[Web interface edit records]
-- Opening Marker --

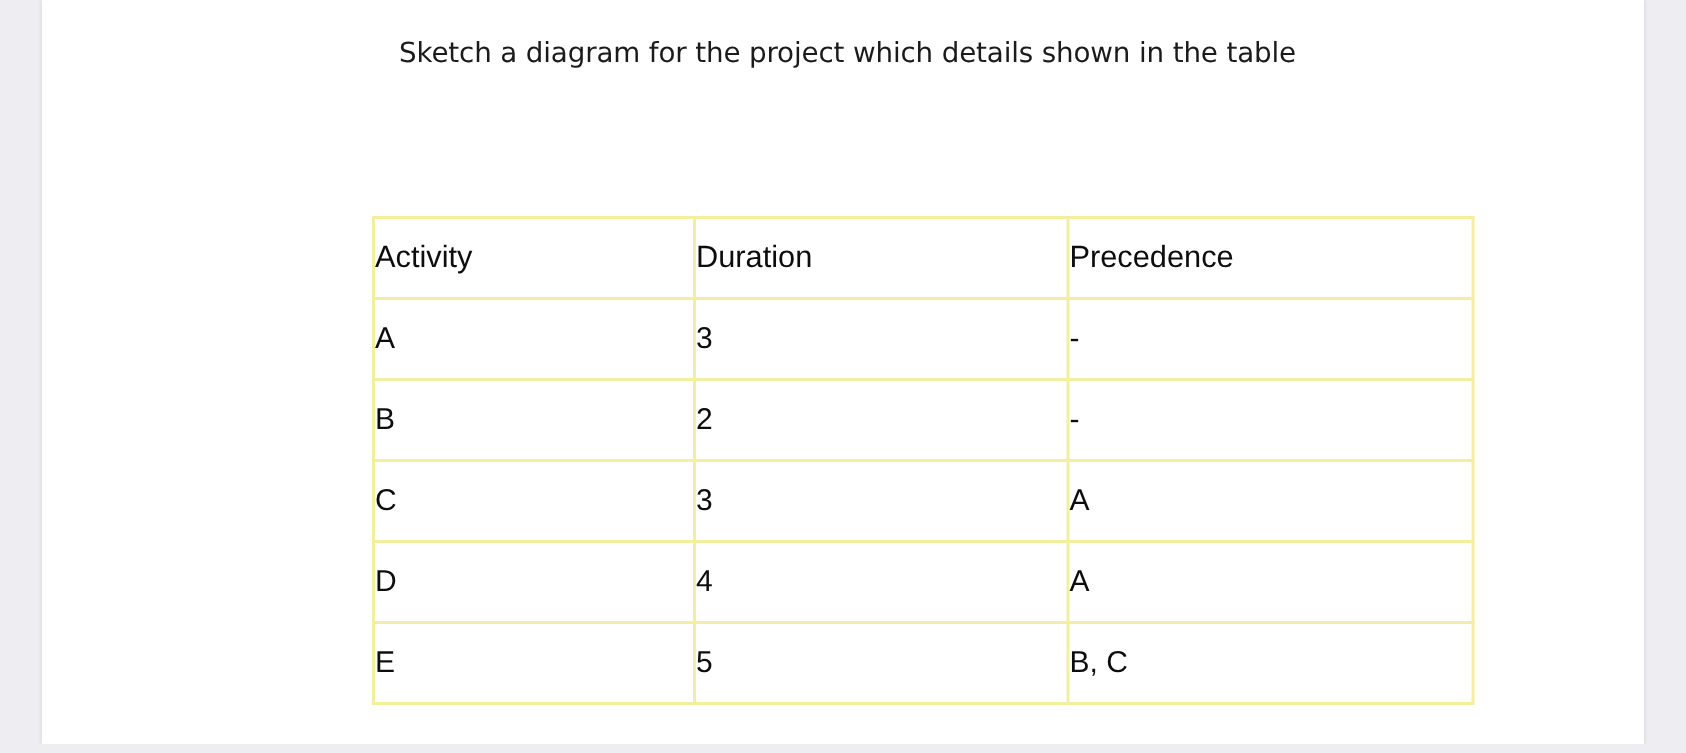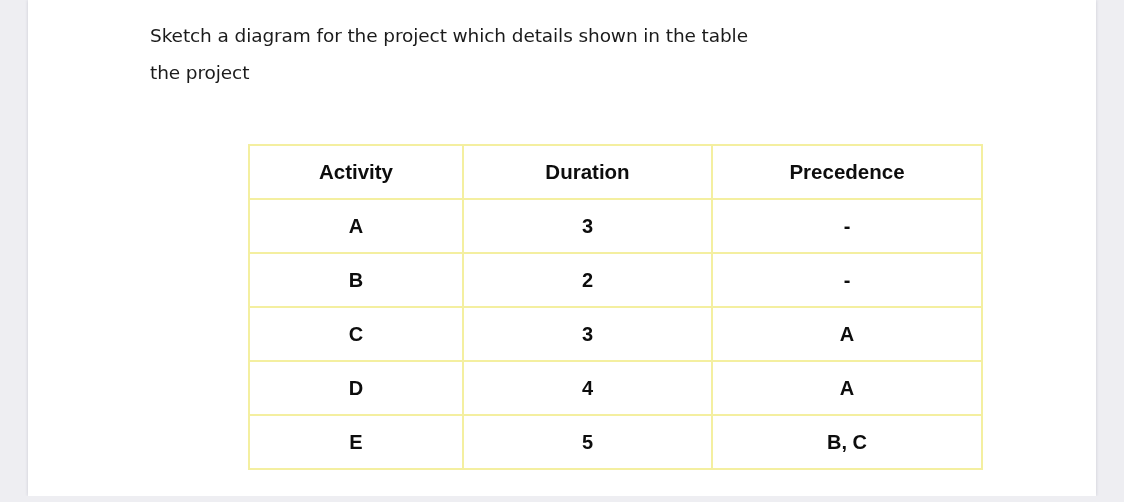--- a/index.html
+++ b/index.html
@@ -56,6 +56,7 @@
     color: #1b1b1b;
     white-space: nowrap;
     letter-spacing: -0.1px;
+    text-align: center;
   }
 
   .table-wrap {

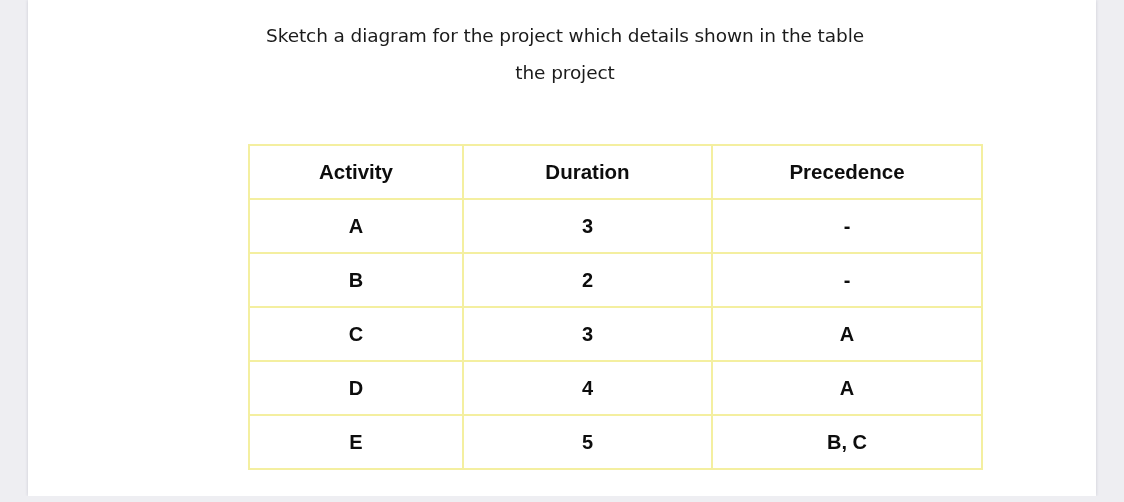--- a/index.html
+++ b/index.html
@@ -103,7 +103,6 @@
 
     <div class="question-block">
       <div class="question-line">Sketch a diagram for the project which details shown in the table</div>
-      <div class="question-line">the project</div>
     </div>
 
     <div class="table-wrap">

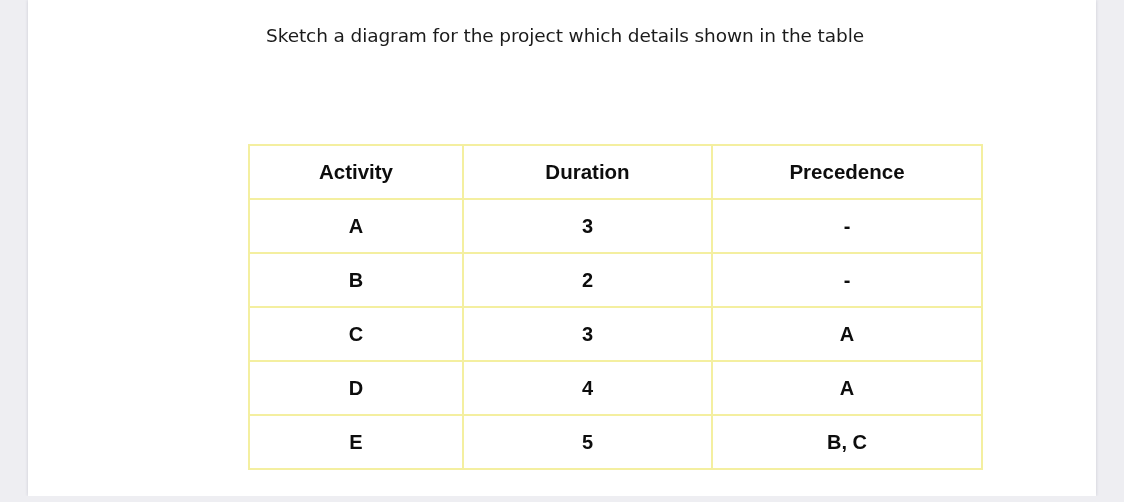--- a/index.html
+++ b/index.html
@@ -80,11 +80,11 @@
     border: 2px solid #f4efa0;
     height: 52px;
     padding: 0;
-    text-align: center;
+    text-align: left;
     vertical-align: middle;
     font-family: "Liberation Sans", sans-serif;
     font-size: 20px;
-    font-weight: bold;
+    font-weight: normal;
     color: #0d0d0d;
     background: #ffffff;
     line-height: 1;

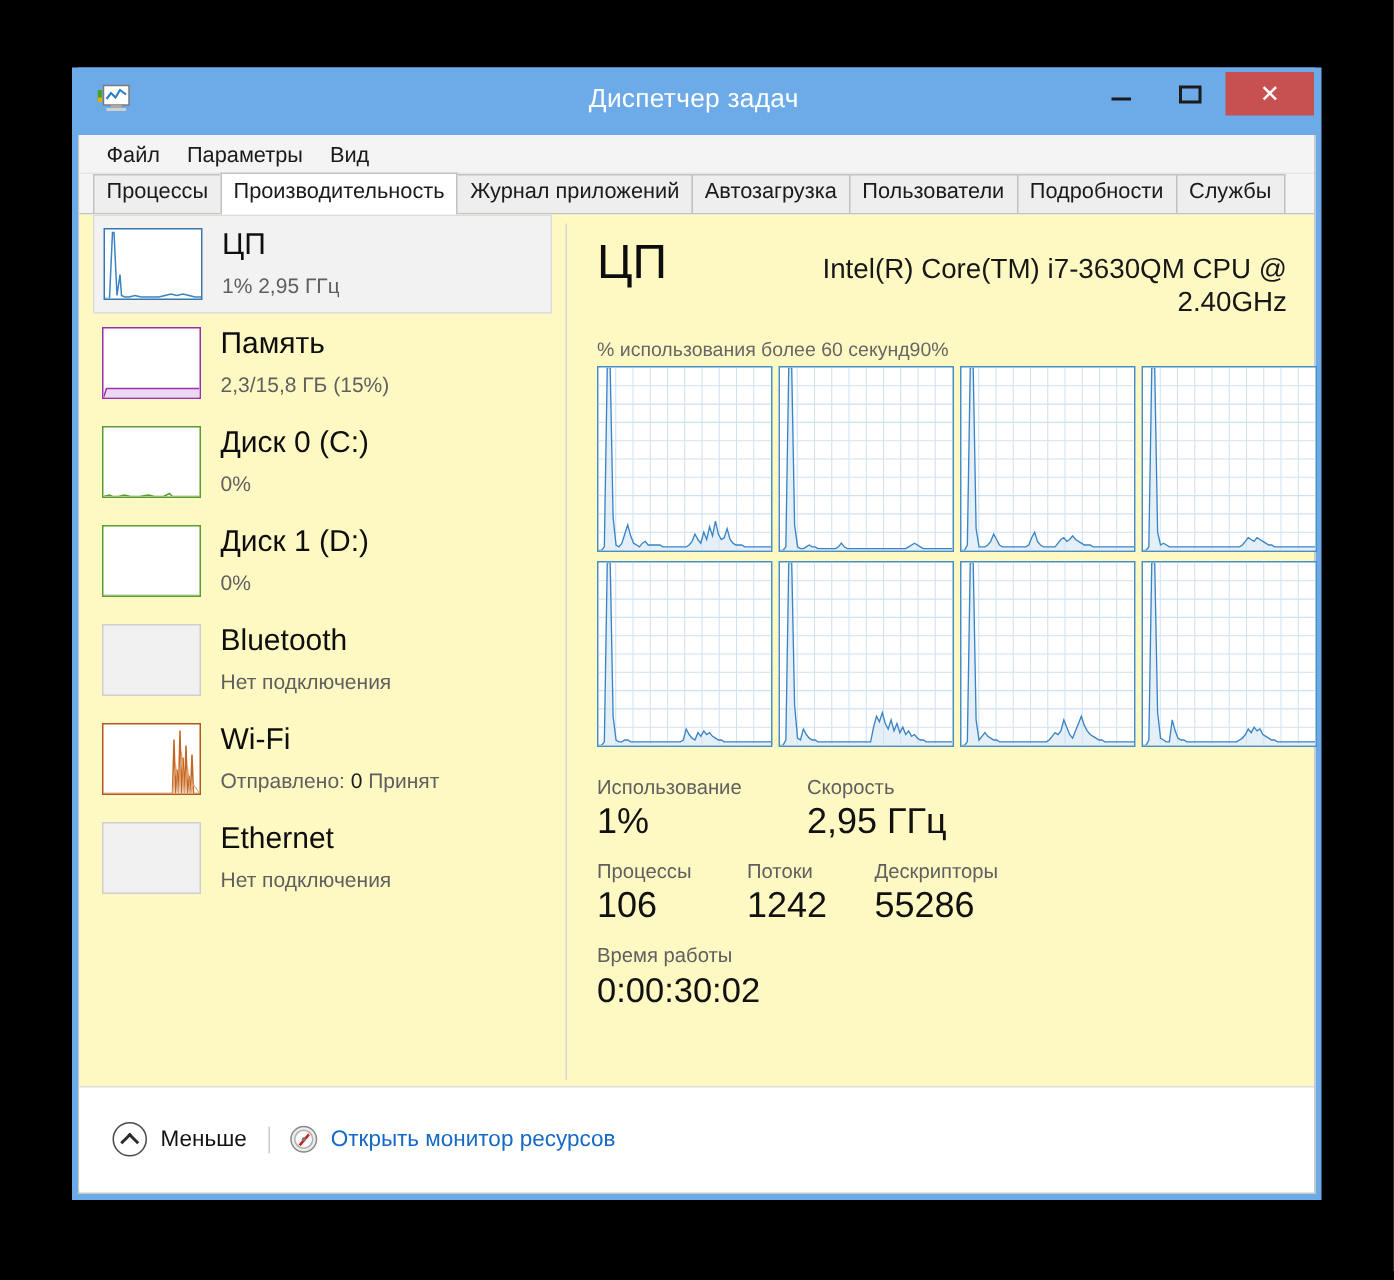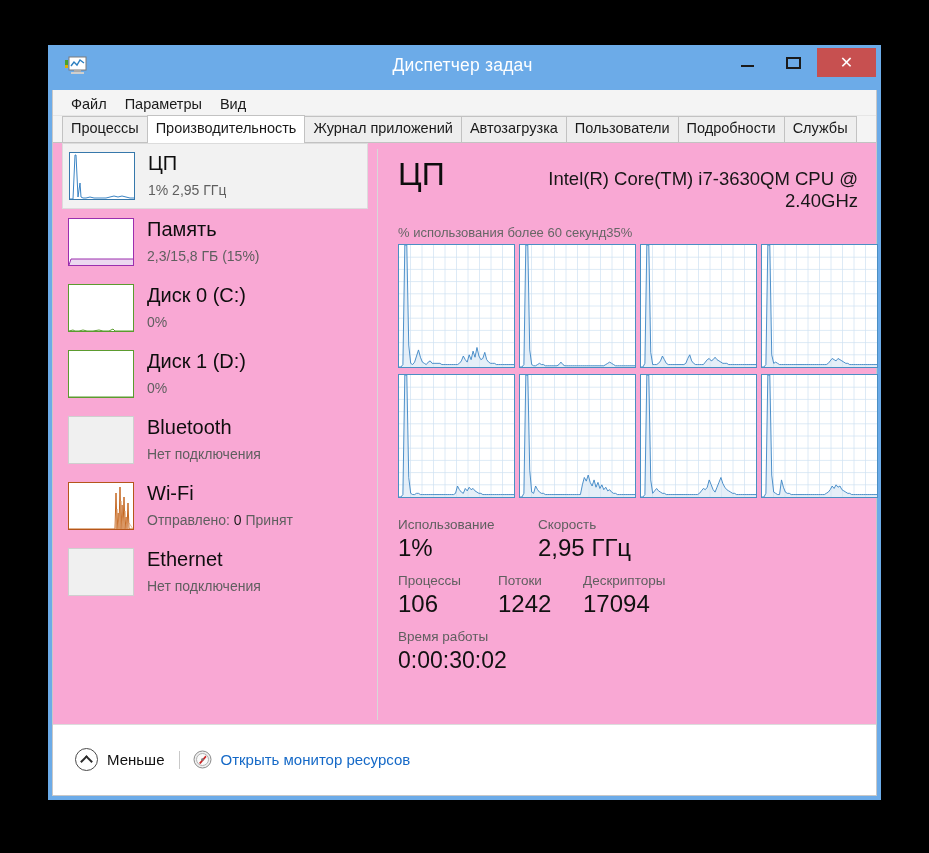--- a/index.html
+++ b/index.html
@@ -124,7 +124,7 @@
   #body-split {
     position: relative;
     height: 651px;
-    background: #f9a8d4;
+    background: #fef9c3;
   }
   #sidebar {
     position: absolute;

-- Closing Marker --

Job :: Your task is to find each line in the entries that contains the string "class" and copy it.

Final answer ::
     <div class="question-block">
       <div class="question-line">Sketch a diagram for the project which details shown in the table</div>
-      <div class="question-line">the project</div>
     <div class="table-wrap">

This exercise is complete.